Cientificar el mito
«Están ganando los científicos que defienden la verdad de la creación frente al relato de la evolución». Esta fue la intervención estrella del exministro de Aznar, Jaime Mayor Oreja, en la cumbre antiaborto celebrada el pasado lunes en el Senado.
Sin entrar en valoraciones de si las instituciones públicas deberían albergar este tipo de eventos, no podemos obviar que esta clase de discursos han logrado introducirse en el debate público, normalizando puntos de vista que hasta el momento habían quedado al margen.

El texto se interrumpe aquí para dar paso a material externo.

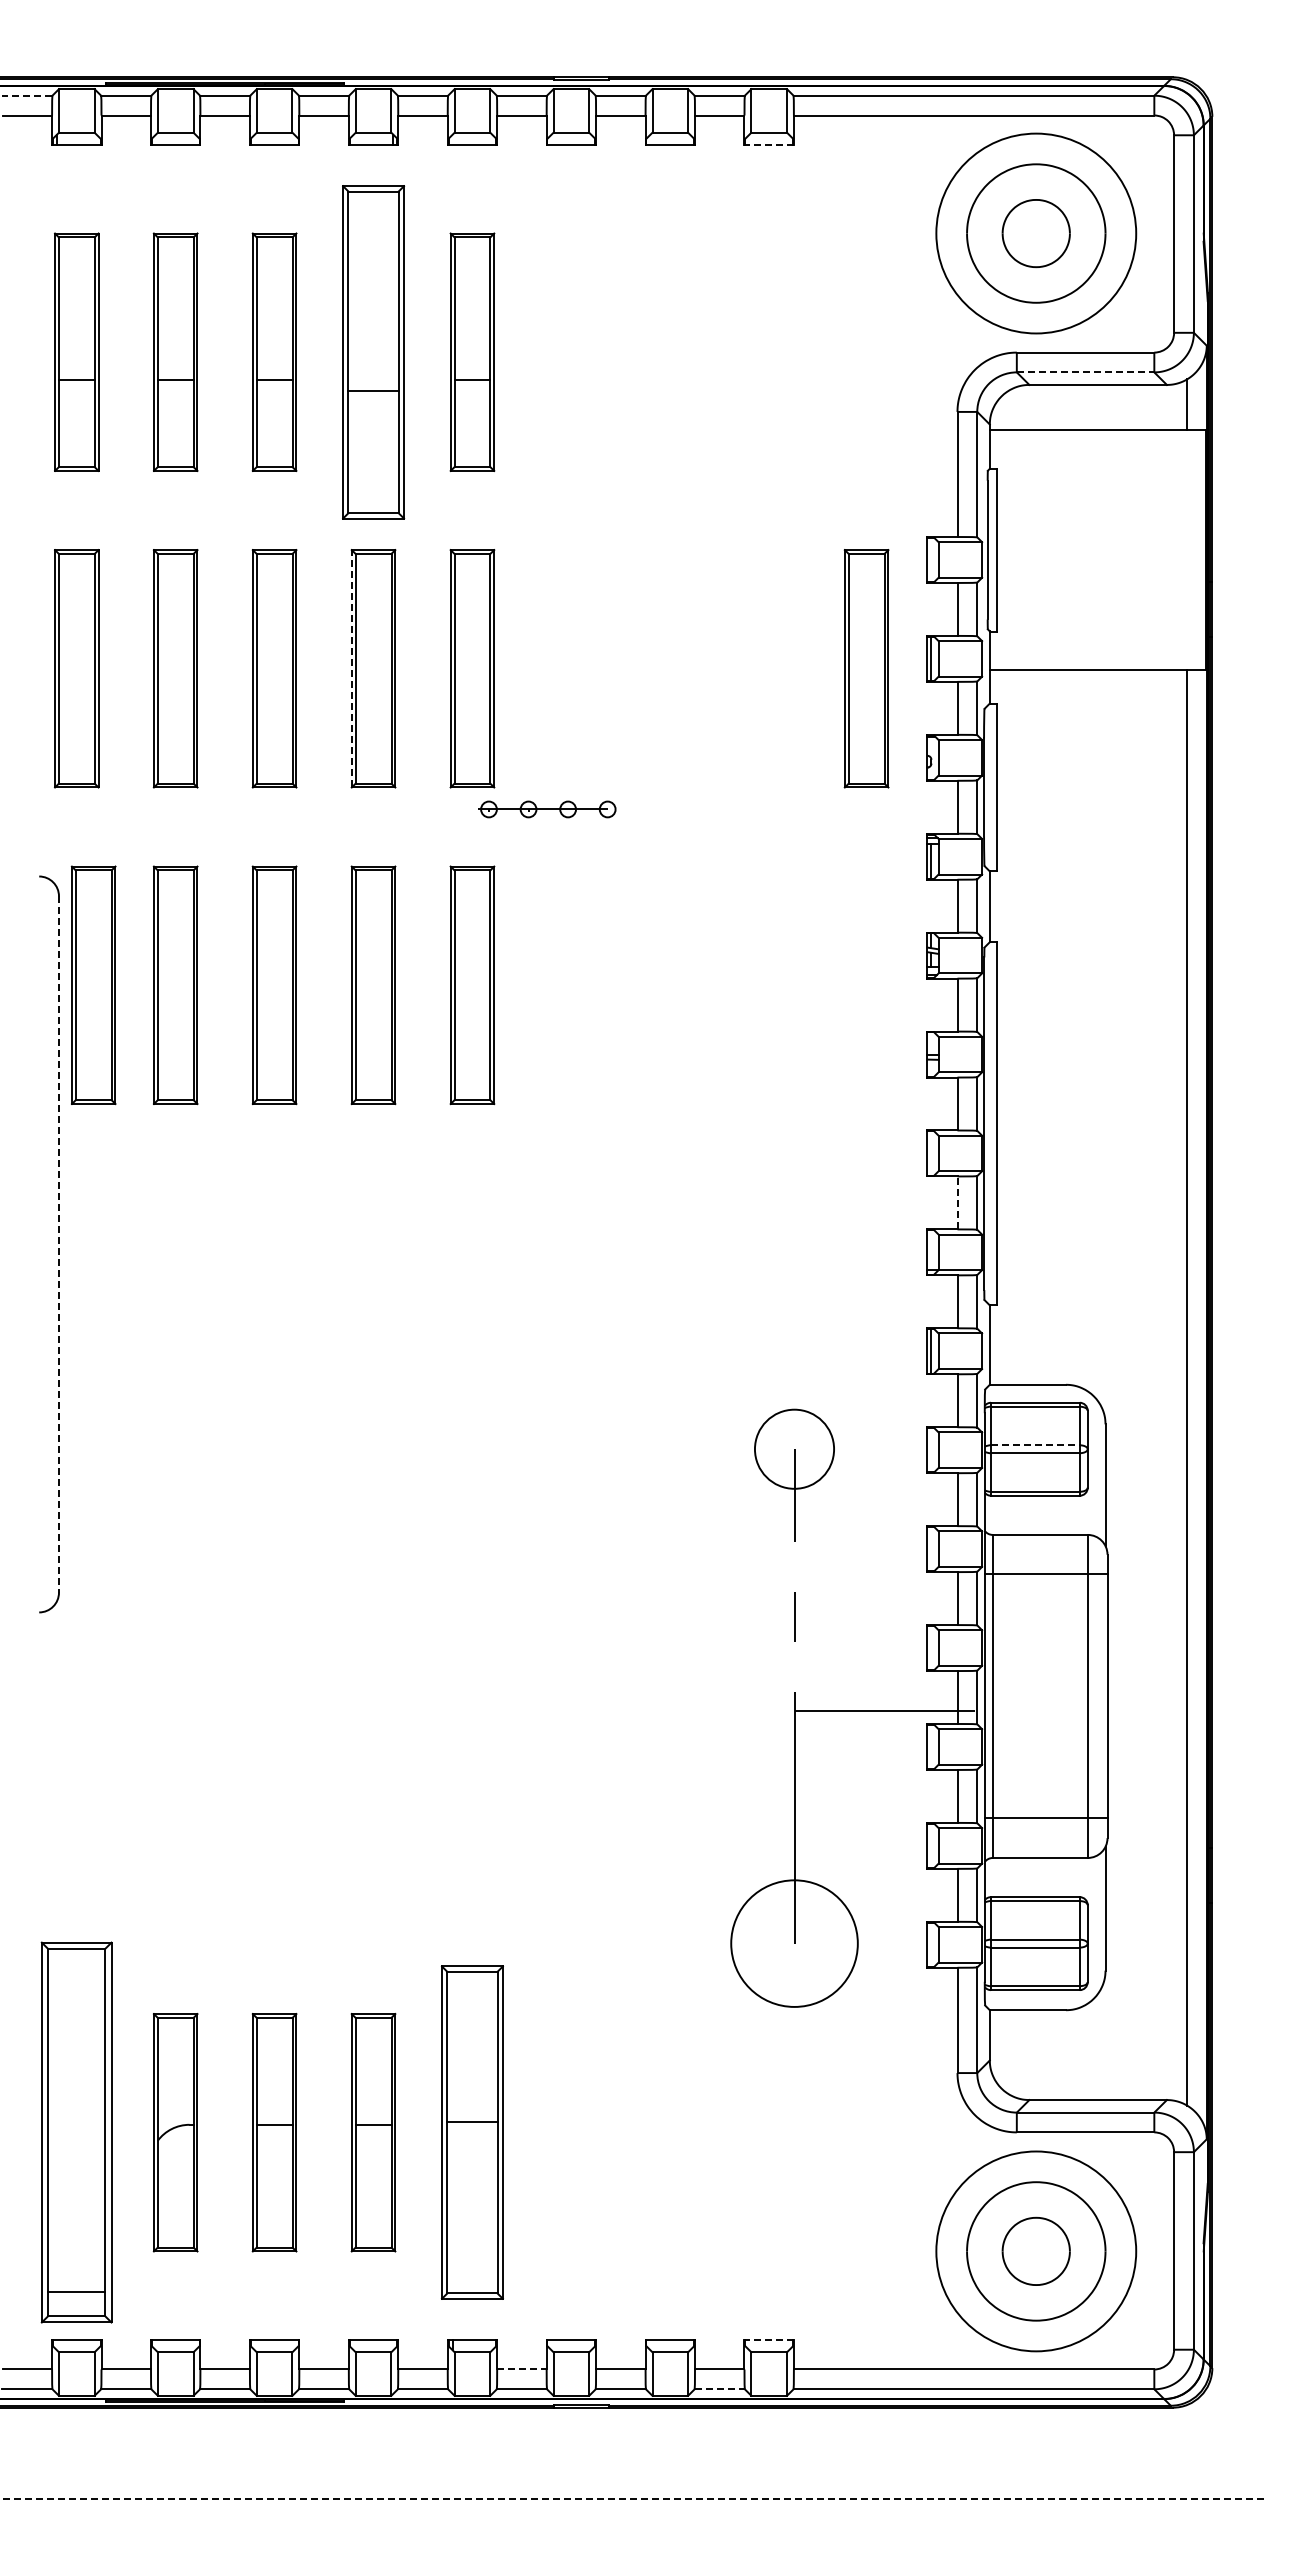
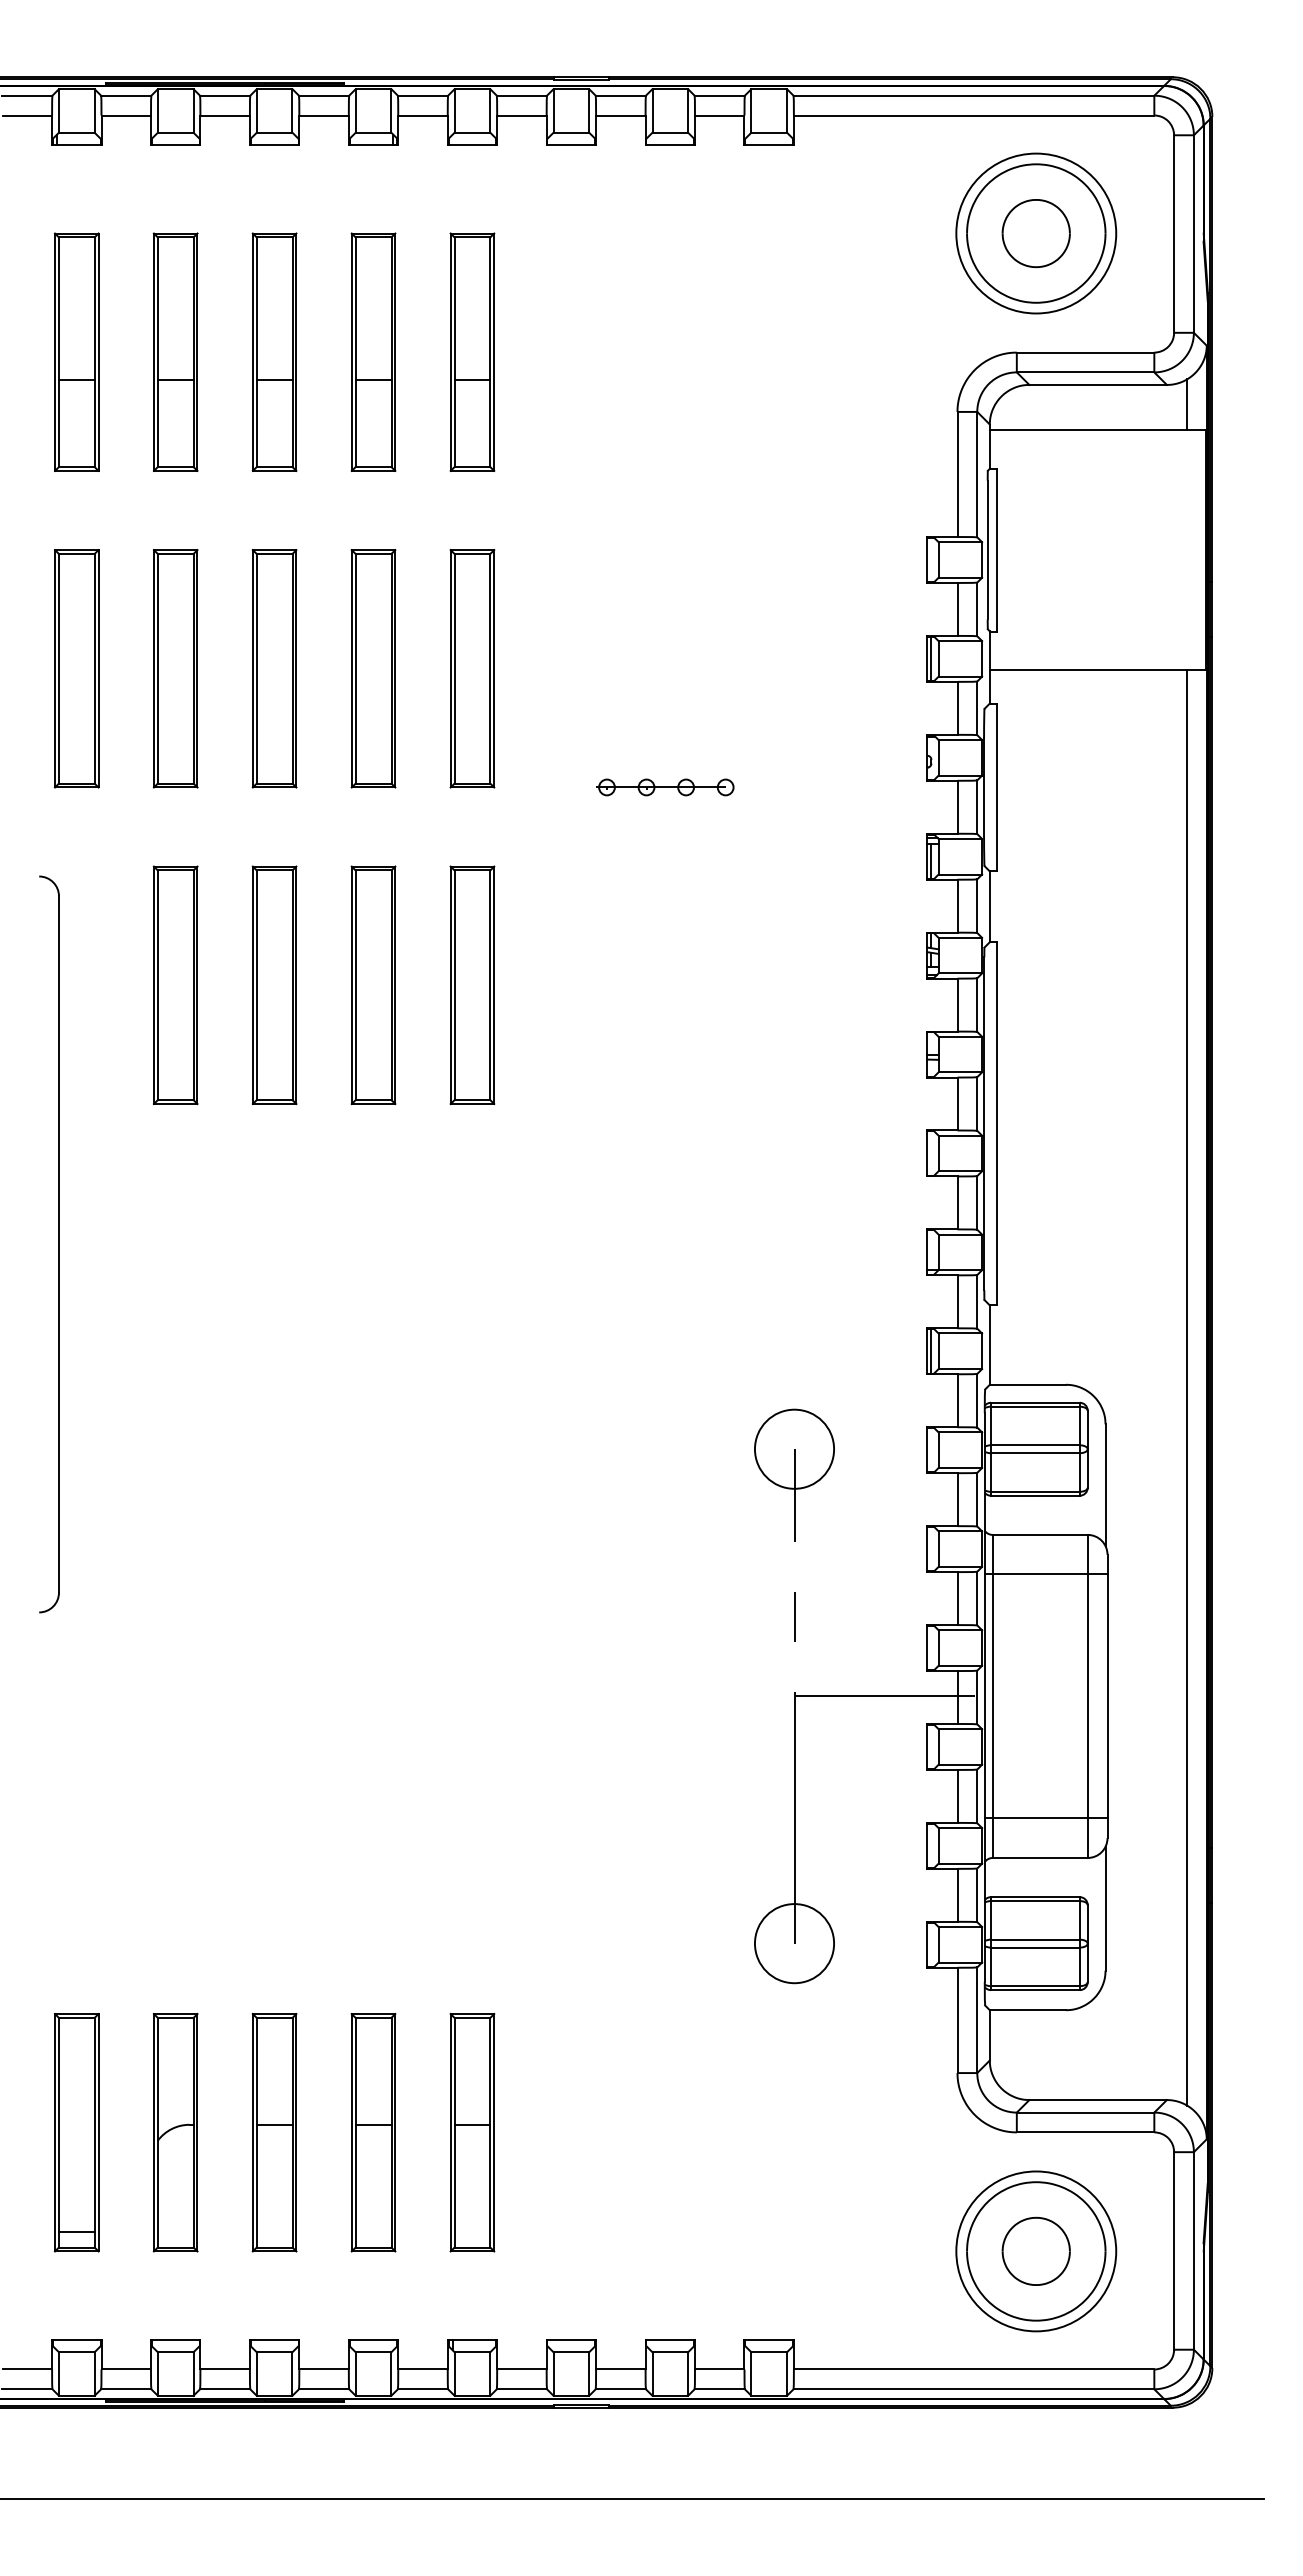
line at (26, 95): dashed -> solid
line at (769, 144): dashed -> solid
circle at (1036, 233) diameter: 200 px -> 160 px
part at (373, 352) size: 64x335 px -> 47x240 px
line at (1085, 372): dashed -> solid
line at (351, 668): dashed -> solid
part at (866, 668): present -> none
part at (547, 809) position: (547, 809) -> (665, 787)
part at (93, 985): present -> none
line at (957, 1202): dashed -> solid
line at (59, 1244): dashed -> solid
line at (1035, 1445): dashed -> solid
line at (884, 1711) position: (884, 1711) -> (884, 1696)
circle at (794, 1943) diameter: 127 px -> 79 px
part at (76, 2132) size: 73x383 px -> 46x240 px
part at (471, 2132) size: 64x335 px -> 47x240 px
circle at (1036, 2251) diameter: 200 px -> 160 px
line at (769, 2340): dashed -> solid
line at (521, 2369): dashed -> solid
line at (720, 2389): dashed -> solid
line at (631, 2498): dashed -> solid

Sin embargo, no es esta la cuestión que pretendo exponer, sino el peligro que supone dotar de una apariencia científica a la mentira y al mito. La ciencia, como pilar fundamental para el progreso, supone una amenaza directa para la tradición, desmintiendo creencias sostenidas en el tiempo y obligando a la rectificación de los defensores más acérrimos de las mismas. Y esto molesta, y mucho. Porque ciertamente puede resultar traumático saber que hemos vivido equivocados, que no estábamos en lo cierto.
De esta forma, como la evidencia empírica de la ciencia es difícilmente rebatible, el ala más temerosa al progreso ha generado su propia ciencia, defendiendo teorías pseudocientíficas alimentadas por bulos y teorías de la conspiración. Es decir, una «ciencia» al servicio de la tradición.
El problema es evidente. En época de angustia, con una ciudadanía desconfiada de la política y de los medios de comunicación, la ciencia debe ser esa rama de conocimiento veraz, y no debemos permitir que sea menospreciada y utilizada de forma macabra por quien no cree en ella.